His father, cellist Juanito Miranda Napay, was member of the of Iloilo City’s Lopez String Quartet, one of the country’s pioneer string ensembles. His mother, Josefina Grageda Nery, was a music teacher. At the age of four, he asked his father to teach him how to play the violin. In turn, he asked his mother to introduce him to piano playing.
Napay is the epitome of the Bicolano renaissance man.
In his grade school years in Iloilo, he showed unusual talent for music and drawing.
While in the Paco Catholic School in Manila where the family moved later, Napay was fond of cutting classes classes as he fell in love with stage plays.
The Banzuela account farther noted he would secretly go to the office of his father and pore over the latter’s books on architecture and drama. Those books provided him with ideas for play writing, drawing, painting and doing other art forms.
When the war broke out in 1941, the young Napay joined the anti-Japanese forces in Camalig, Albay and earned the rank of 2nd Lieutenant in the Sandico Guerilla Unit. Even as the war raged, Napay — who was born in Iloilo — found time to re-absorb Bicol as language, its grammar and orthography as they are used in different parts of the Bicol region.
He was for 40 years a practicing architect with more than 68 houses and landmarks he designed in Albay and neighboring provinces to his credit.
Earlier, he was draftsman in the offices of Don Luis Araneta & Gabriel Formoso and Leandro Locsin and Associates, among others.
In 1993, he was elevated to the United Architects of the Philippines (UAP) College of Fellows for his notable contribution to the architecture profession.
On the other hand, he was composer of several original Bicol songs and a Bicol zarzuela one personally watched in Legazpi City. He also won the Bicol songwriting contest also in the mid-70s. He was also a playwright, author of several Bicol compositions and taught humanities in Bicol University and Aquinas University (now UST Legazpi).
The Banzuela story revealed Napay erected monuments for Bicol heroes, sculpted liturgical icons and musical director of zarzuelas staged in Camalig, Albay where a zarzuela composer by the name of Justino Nuyda has eight zarzuelas to his credit. He was an avid collector of Bicol songs.
In the late 50s, he was conductor of the immensely popular Mayon Swing Band along with his father at the Legazpi Garden, a favorite watering hole of music-loving Albayanos. The place is where Albay Astrodome now stands.
Banzuela also noted Napay was also one of the founders of Bicol Chamber Music ensemble and the short-lived Bicol Symphony Orchestra which accompanied recitalists at the St. Agnes Academy. The orchestra once performed Gershwin’s Rhapsody in Blue.

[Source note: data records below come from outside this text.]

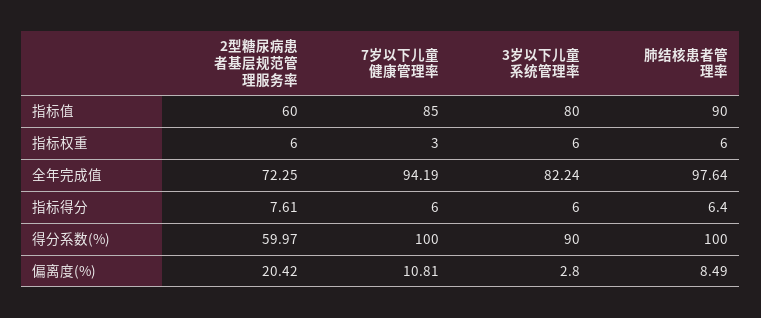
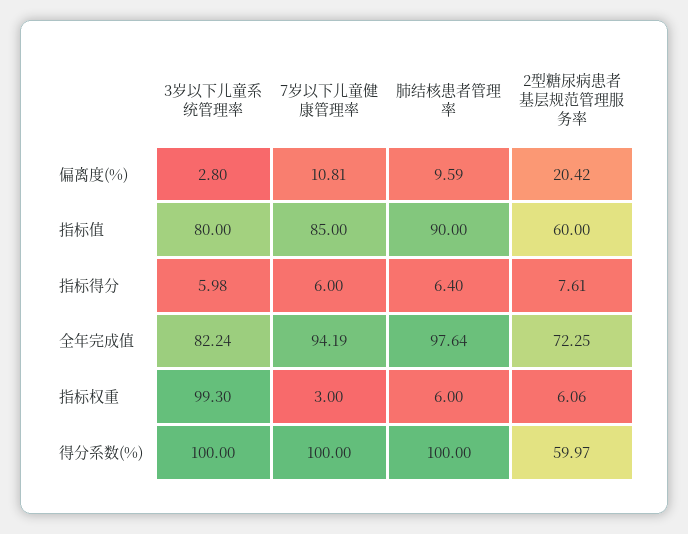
  {
    "2型糖尿病患者基层规范管理服务率": {
      "指标值": 60,
-     "指标权重": 6,
+     "指标权重": 6.06,
      "全年完成值": 72.25,
      "指标得分": 7.61,
      "得分系数(%)": 59.97,
      "偏离度(%)": 20.42
    },
    "7岁以下儿童健康管理率": {
      "指标值": 85,
      "指标权重": 3,
      "全年完成值": 94.19,
      "指标得分": 6,
      "得分系数(%)": 100,
      "偏离度(%)": 10.81
    },
    "3岁以下儿童系统管理率": {
      "指标值": 80,
-     "指标权重": 6,
+     "指标权重": 99.3,
      "全年完成值": 82.24,
-     "指标得分": 6,
+     "指标得分": 5.98,
-     "得分系数(%)": 90,
+     "得分系数(%)": 100,
      "偏离度(%)": 2.8
    },
    "肺结核患者管理率": {
      "指标值": 90,
      "指标权重": 6,
      "全年完成值": 97.64,
      "指标得分": 6.4,
      "得分系数(%)": 100,
-     "偏离度(%)": 8.49
+     "偏离度(%)": 9.59
    }
  }

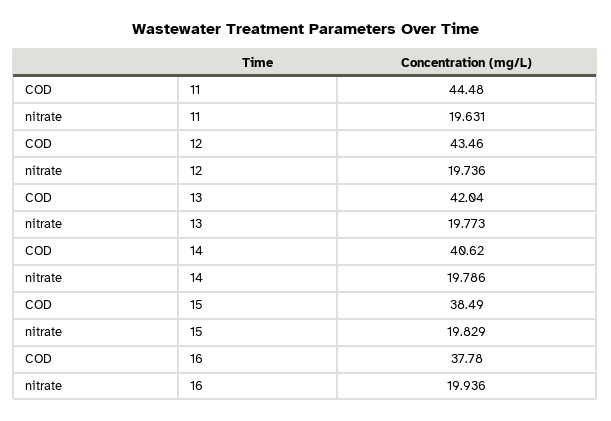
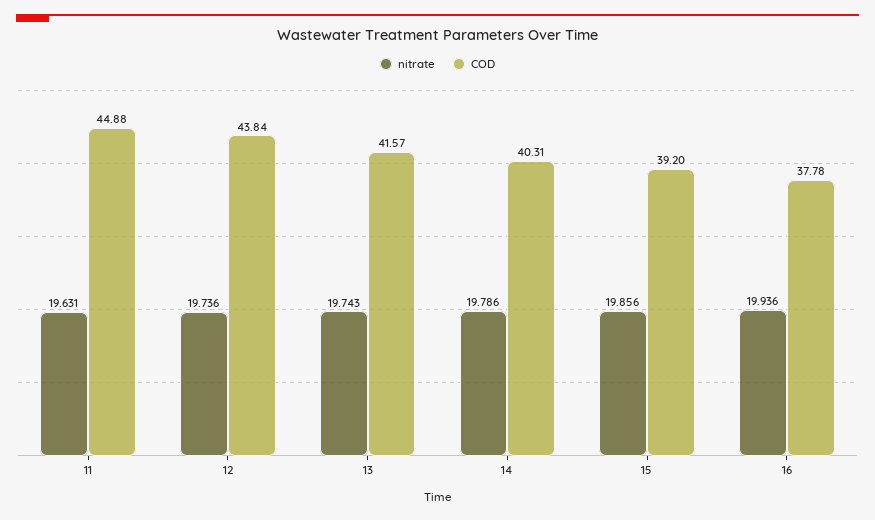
  {
    "COD": {
-     "11": 44.48,
+     "11": 44.88,
-     "12": 43.46,
+     "12": 43.84,
-     "13": 42.04,
+     "13": 41.57,
-     "14": 40.62,
+     "14": 40.31,
-     "15": 38.49,
+     "15": 39.2,
      "16": 37.78
    },
    "nitrate": {
      "11": 19.631,
      "12": 19.736,
-     "13": 19.773,
+     "13": 19.743,
      "14": 19.786,
-     "15": 19.829,
+     "15": 19.856,
      "16": 19.936
    }
  }

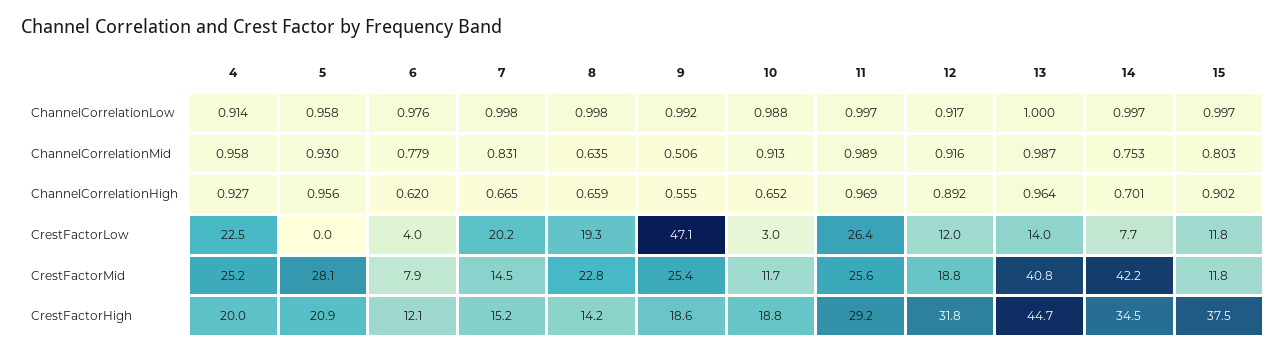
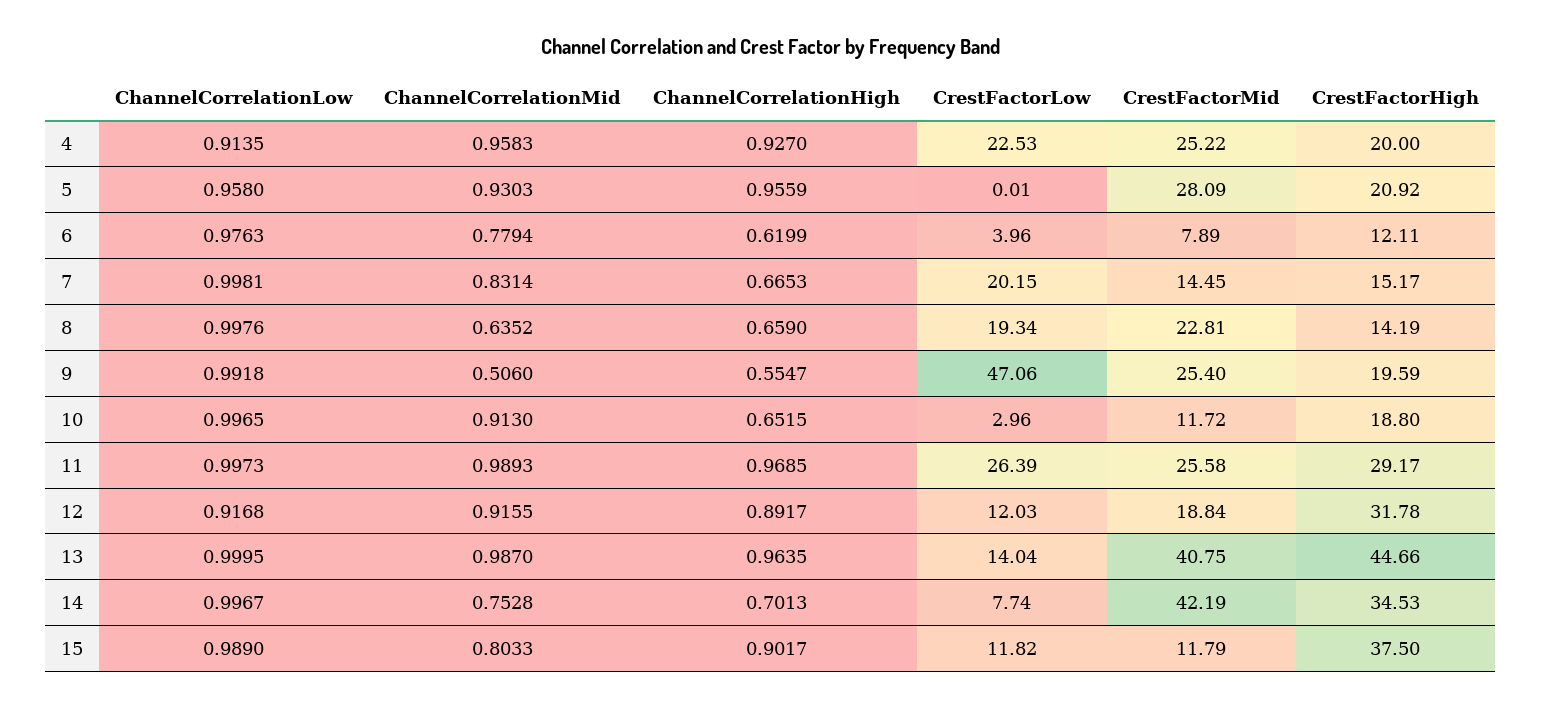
  {
    "4": {
      "ChannelCorrelationLow": 0.9135,
      "ChannelCorrelationMid": 0.9583,
      "ChannelCorrelationHigh": 0.927,
      "CrestFactorLow": 22.53,
      "CrestFactorMid": 25.22,
      "CrestFactorHigh": 20
    },
    "5": {
      "ChannelCorrelationLow": 0.958,
      "ChannelCorrelationMid": 0.9303,
      "ChannelCorrelationHigh": 0.9559,
      "CrestFactorLow": 0.01,
      "CrestFactorMid": 28.09,
      "CrestFactorHigh": 20.92
    },
    "6": {
      "ChannelCorrelationLow": 0.9763,
      "ChannelCorrelationMid": 0.7794,
      "ChannelCorrelationHigh": 0.6199,
      "CrestFactorLow": 3.96,
      "CrestFactorMid": 7.89,
      "CrestFactorHigh": 12.11
    },
    "7": {
      "ChannelCorrelationLow": 0.9981,
      "ChannelCorrelationMid": 0.8314,
      "ChannelCorrelationHigh": 0.6653,
      "CrestFactorLow": 20.15,
      "CrestFactorMid": 14.45,
      "CrestFactorHigh": 15.17
    },
    "8": {
      "ChannelCorrelationLow": 0.9976,
      "ChannelCorrelationMid": 0.6352,
      "ChannelCorrelationHigh": 0.659,
      "CrestFactorLow": 19.34,
      "CrestFactorMid": 22.81,
      "CrestFactorHigh": 14.19
    },
    "9": {
      "ChannelCorrelationLow": 0.9918,
      "ChannelCorrelationMid": 0.506,
      "ChannelCorrelationHigh": 0.5547,
      "CrestFactorLow": 47.06,
      "CrestFactorMid": 25.4,
-     "CrestFactorHigh": 18.6
+     "CrestFactorHigh": 19.59
    },
    "10": {
-     "ChannelCorrelationLow": 0.988,
+     "ChannelCorrelationLow": 0.9965,
      "ChannelCorrelationMid": 0.913,
      "ChannelCorrelationHigh": 0.6515,
      "CrestFactorLow": 2.96,
      "CrestFactorMid": 11.72,
      "CrestFactorHigh": 18.8
    },
    "11": {
      "ChannelCorrelationLow": 0.9973,
      "ChannelCorrelationMid": 0.9893,
      "ChannelCorrelationHigh": 0.9685,
      "CrestFactorLow": 26.39,
      "CrestFactorMid": 25.58,
      "CrestFactorHigh": 29.17
    },
    "12": {
      "ChannelCorrelationLow": 0.9168,
      "ChannelCorrelationMid": 0.9155,
      "ChannelCorrelationHigh": 0.8917,
      "CrestFactorLow": 12.03,
      "CrestFactorMid": 18.84,
      "CrestFactorHigh": 31.78
    },
    "13": {
      "ChannelCorrelationLow": 0.9995,
      "ChannelCorrelationMid": 0.987,
      "ChannelCorrelationHigh": 0.9635,
      "CrestFactorLow": 14.04,
      "CrestFactorMid": 40.75,
      "CrestFactorHigh": 44.66
    },
    "14": {
      "ChannelCorrelationLow": 0.9967,
      "ChannelCorrelationMid": 0.7528,
      "ChannelCorrelationHigh": 0.7013,
      "CrestFactorLow": 7.74,
      "CrestFactorMid": 42.19,
      "CrestFactorHigh": 34.53
    },
    "15": {
-     "ChannelCorrelationLow": 0.997,
+     "ChannelCorrelationLow": 0.989,
      "ChannelCorrelationMid": 0.8033,
      "ChannelCorrelationHigh": 0.9017,
      "CrestFactorLow": 11.82,
      "CrestFactorMid": 11.79,
      "CrestFactorHigh": 37.5
    }
  }

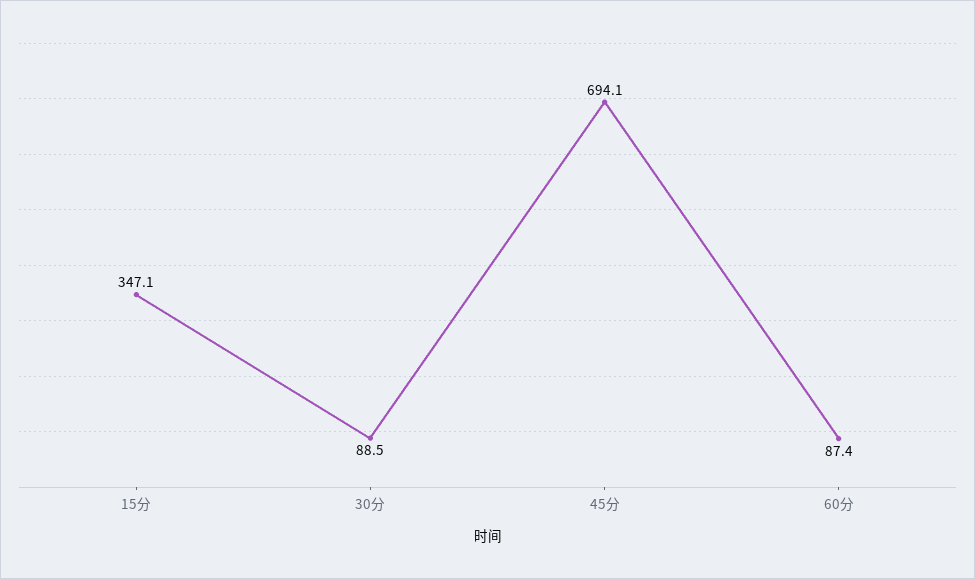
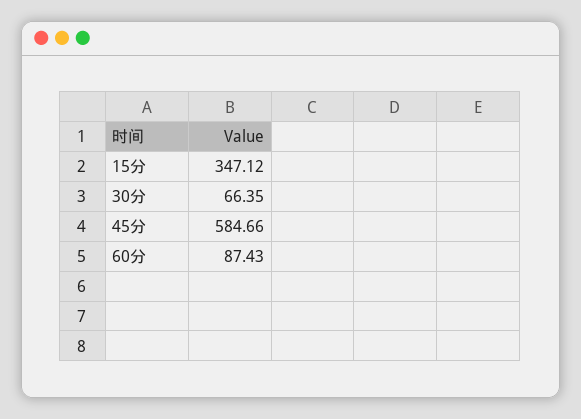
  {
    "15分": 347.12,
-   "30分": 88.5,
+   "30分": 66.35,
-   "45分": 694.1,
+   "45分": 584.66,
    "60分": 87.43
  }

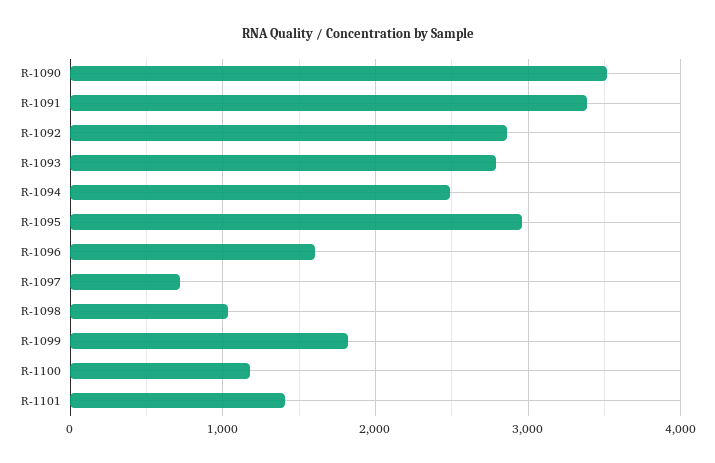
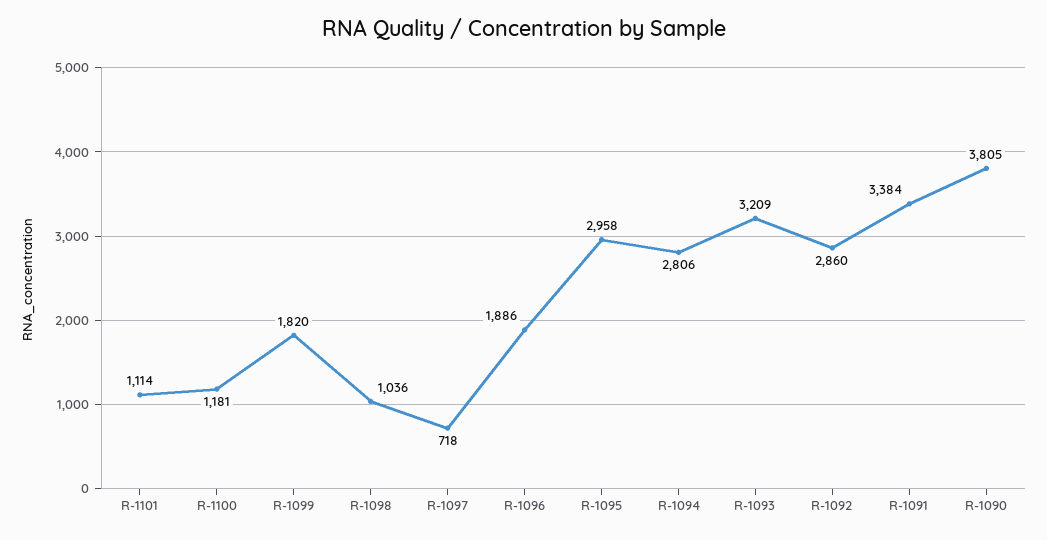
  {
-   "R-1090": 3500,
+   "R-1090": 3805,
    "R-1091": 3384,
    "R-1092": 2860,
-   "R-1093": 2800,
+   "R-1093": 3209,
-   "R-1094": 2500,
+   "R-1094": 2806,
    "R-1095": 2958,
-   "R-1096": 1600,
+   "R-1096": 1886,
    "R-1097": 718,
    "R-1098": 1036,
    "R-1099": 1820,
    "R-1100": 1181,
-   "R-1101": 1400
+   "R-1101": 1114
  }

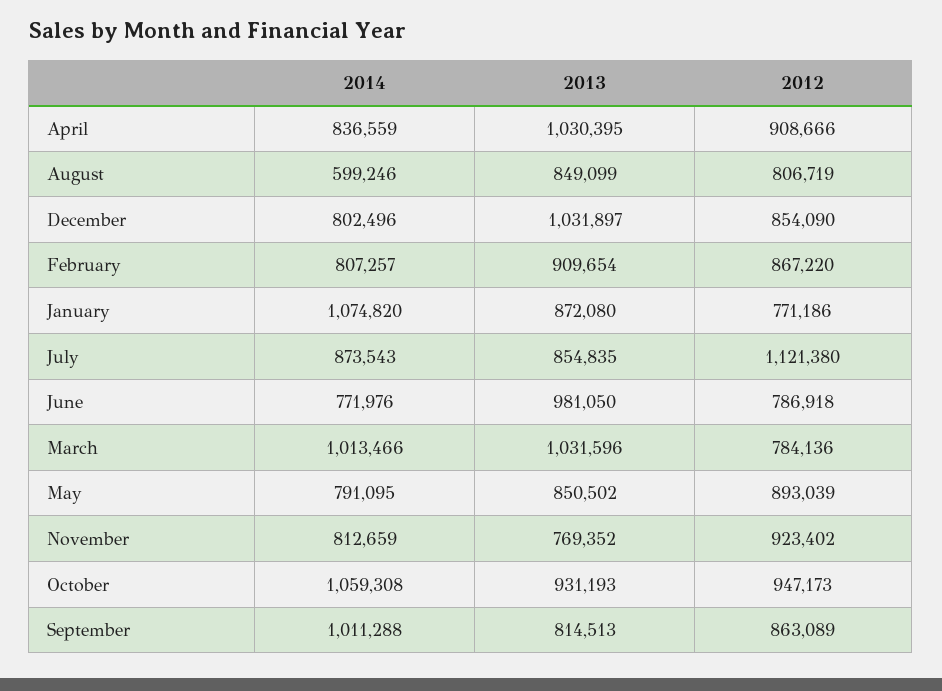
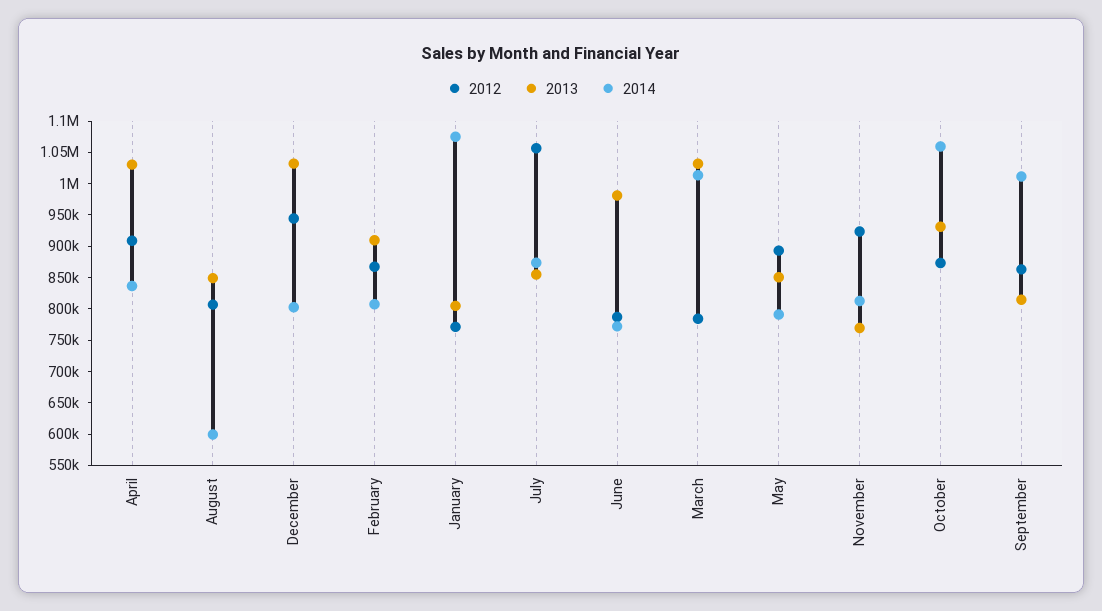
  {
    "2014": {
      "April": 836559,
      "August": 599246,
      "December": 802496,
      "February": 807257,
      "January": 1074820,
      "July": 873543,
      "June": 771976,
      "March": 1013466,
      "May": 791095,
      "November": 812659,
      "October": 1059308,
      "September": 1011288
    },
    "2013": {
      "April": 1030395,
      "August": 849099,
      "December": 1031897,
      "February": 909654,
-     "January": 872080,
+     "January": 800000,
      "July": 854835,
      "June": 981050,
      "March": 1031596,
      "May": 850502,
      "November": 769352,
      "October": 931193,
      "September": 814513
    },
    "2012": {
      "April": 908666,
      "August": 806719,
-     "December": 854090,
+     "December": 950000,
      "February": 867220,
      "January": 771186,
-     "July": 1121380,
+     "July": 1050000,
      "June": 786918,
      "March": 784136,
      "May": 893039,
      "November": 923402,
-     "October": 947173,
+     "October": 875000,
      "September": 863089
    }
  }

Musicologist Ruby Salazar-Sirirattanont noted in her piece Mga Kantang Bikolnon. “Napay belongs to a family of musicians and artists. Although a musician, Napay still found time to do extensive research works in Bikol history and culture. He also maintained a steady output of literary works and musical compositions including Bikol zarzuelas and liturgical music. Among them were ‘Tara Kagurangnan Maria,’ ‘Mayon,’ ‘Kun Dai Nin Burak,’ and ‘Poon Pagkahiling’ are among the most outstanding in this Mga Kantang Bikolnon. (Ruby Salazar-Sirirattanont, Mga Kantang Bikolnon (Bangkok, Thailand: P.S. Service Center, 1986) vi.
Of the zarzuelas Napay wrote, Dr. Ma. Lilia F. Realubit, (1931-2017) scholar, writer, foremost Bikolista, wrote: “Napay’s characters are consistent and well delineated. None of his characters indicate static qualities, but all are restless seekers of love and change. The happy and carefree strain is best seen in the character of Napay himself. Here is a man of many talents. An architect and sculptor of no mean accomplishments, he is also a musician, singer, playwright, designer, choreographer, and director. But the clue to his happy frame of mind, and to many of the other Bicol playwrights, he says, lies in the happy way of life of people. The land is rich and fertile; there is no reason for him to starve nor to be unhappy.”
In January 2010, UST Legazpi, Napay was given the “Omaw sa Oragon” award along with writer Bienvenido Santos.
Banzuela noted Napay’s death in 1997 thus: “He simply faded — a difficult act for everything that he did, for a jolly good fellow that he was.”